[Dataset items]

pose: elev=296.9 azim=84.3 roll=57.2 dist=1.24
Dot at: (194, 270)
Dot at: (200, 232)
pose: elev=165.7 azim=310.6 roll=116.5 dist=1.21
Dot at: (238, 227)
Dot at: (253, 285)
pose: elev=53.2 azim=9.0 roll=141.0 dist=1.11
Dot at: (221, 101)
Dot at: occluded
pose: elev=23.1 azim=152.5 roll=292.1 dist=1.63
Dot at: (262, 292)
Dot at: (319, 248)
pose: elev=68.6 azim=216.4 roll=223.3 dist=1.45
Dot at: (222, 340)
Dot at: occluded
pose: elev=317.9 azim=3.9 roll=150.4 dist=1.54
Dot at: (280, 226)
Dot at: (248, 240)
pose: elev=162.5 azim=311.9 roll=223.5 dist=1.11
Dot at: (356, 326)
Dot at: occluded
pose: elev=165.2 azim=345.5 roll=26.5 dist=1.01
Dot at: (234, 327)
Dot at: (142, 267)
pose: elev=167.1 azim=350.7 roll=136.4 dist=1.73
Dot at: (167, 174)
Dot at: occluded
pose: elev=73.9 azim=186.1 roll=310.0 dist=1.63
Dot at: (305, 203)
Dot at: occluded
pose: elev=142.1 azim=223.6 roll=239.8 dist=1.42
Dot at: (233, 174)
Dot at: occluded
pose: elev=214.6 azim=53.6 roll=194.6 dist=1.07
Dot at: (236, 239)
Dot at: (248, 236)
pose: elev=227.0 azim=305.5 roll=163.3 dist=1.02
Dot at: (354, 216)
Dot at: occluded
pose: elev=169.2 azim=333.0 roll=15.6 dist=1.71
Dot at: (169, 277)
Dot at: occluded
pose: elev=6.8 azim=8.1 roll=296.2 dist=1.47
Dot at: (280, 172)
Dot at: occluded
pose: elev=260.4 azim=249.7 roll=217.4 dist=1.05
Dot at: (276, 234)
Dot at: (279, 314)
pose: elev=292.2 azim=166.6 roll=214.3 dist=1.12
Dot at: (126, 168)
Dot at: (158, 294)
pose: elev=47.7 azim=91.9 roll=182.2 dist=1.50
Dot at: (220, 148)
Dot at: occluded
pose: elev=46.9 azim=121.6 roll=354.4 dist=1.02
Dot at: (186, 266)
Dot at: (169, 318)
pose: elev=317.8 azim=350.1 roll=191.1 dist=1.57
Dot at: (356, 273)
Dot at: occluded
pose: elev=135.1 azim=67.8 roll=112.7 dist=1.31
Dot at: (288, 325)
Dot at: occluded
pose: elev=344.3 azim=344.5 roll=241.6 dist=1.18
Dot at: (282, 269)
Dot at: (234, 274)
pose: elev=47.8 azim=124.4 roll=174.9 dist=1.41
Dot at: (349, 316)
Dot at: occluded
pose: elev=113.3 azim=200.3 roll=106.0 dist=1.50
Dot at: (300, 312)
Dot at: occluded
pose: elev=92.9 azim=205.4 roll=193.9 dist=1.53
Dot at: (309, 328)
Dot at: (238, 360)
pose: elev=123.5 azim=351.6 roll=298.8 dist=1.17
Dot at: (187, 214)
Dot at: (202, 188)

◆ **REQUIRED WORK**
Copy out the lines verbatim, beginning with the line that contains "pose: elev=23.1 azim=152.5" and continuing through the line that contains "Dot at: (238, 360)".

◆ **THE OUTPUT**
pose: elev=23.1 azim=152.5 roll=292.1 dist=1.63
Dot at: (262, 292)
Dot at: (319, 248)
pose: elev=68.6 azim=216.4 roll=223.3 dist=1.45
Dot at: (222, 340)
Dot at: occluded
pose: elev=317.9 azim=3.9 roll=150.4 dist=1.54
Dot at: (280, 226)
Dot at: (248, 240)
pose: elev=162.5 azim=311.9 roll=223.5 dist=1.11
Dot at: (356, 326)
Dot at: occluded
pose: elev=165.2 azim=345.5 roll=26.5 dist=1.01
Dot at: (234, 327)
Dot at: (142, 267)
pose: elev=167.1 azim=350.7 roll=136.4 dist=1.73
Dot at: (167, 174)
Dot at: occluded
pose: elev=73.9 azim=186.1 roll=310.0 dist=1.63
Dot at: (305, 203)
Dot at: occluded
pose: elev=142.1 azim=223.6 roll=239.8 dist=1.42
Dot at: (233, 174)
Dot at: occluded
pose: elev=214.6 azim=53.6 roll=194.6 dist=1.07
Dot at: (236, 239)
Dot at: (248, 236)
pose: elev=227.0 azim=305.5 roll=163.3 dist=1.02
Dot at: (354, 216)
Dot at: occluded
pose: elev=169.2 azim=333.0 roll=15.6 dist=1.71
Dot at: (169, 277)
Dot at: occluded
pose: elev=6.8 azim=8.1 roll=296.2 dist=1.47
Dot at: (280, 172)
Dot at: occluded
pose: elev=260.4 azim=249.7 roll=217.4 dist=1.05
Dot at: (276, 234)
Dot at: (279, 314)
pose: elev=292.2 azim=166.6 roll=214.3 dist=1.12
Dot at: (126, 168)
Dot at: (158, 294)
pose: elev=47.7 azim=91.9 roll=182.2 dist=1.50
Dot at: (220, 148)
Dot at: occluded
pose: elev=46.9 azim=121.6 roll=354.4 dist=1.02
Dot at: (186, 266)
Dot at: (169, 318)
pose: elev=317.8 azim=350.1 roll=191.1 dist=1.57
Dot at: (356, 273)
Dot at: occluded
pose: elev=135.1 azim=67.8 roll=112.7 dist=1.31
Dot at: (288, 325)
Dot at: occluded
pose: elev=344.3 azim=344.5 roll=241.6 dist=1.18
Dot at: (282, 269)
Dot at: (234, 274)
pose: elev=47.8 azim=124.4 roll=174.9 dist=1.41
Dot at: (349, 316)
Dot at: occluded
pose: elev=113.3 azim=200.3 roll=106.0 dist=1.50
Dot at: (300, 312)
Dot at: occluded
pose: elev=92.9 azim=205.4 roll=193.9 dist=1.53
Dot at: (309, 328)
Dot at: (238, 360)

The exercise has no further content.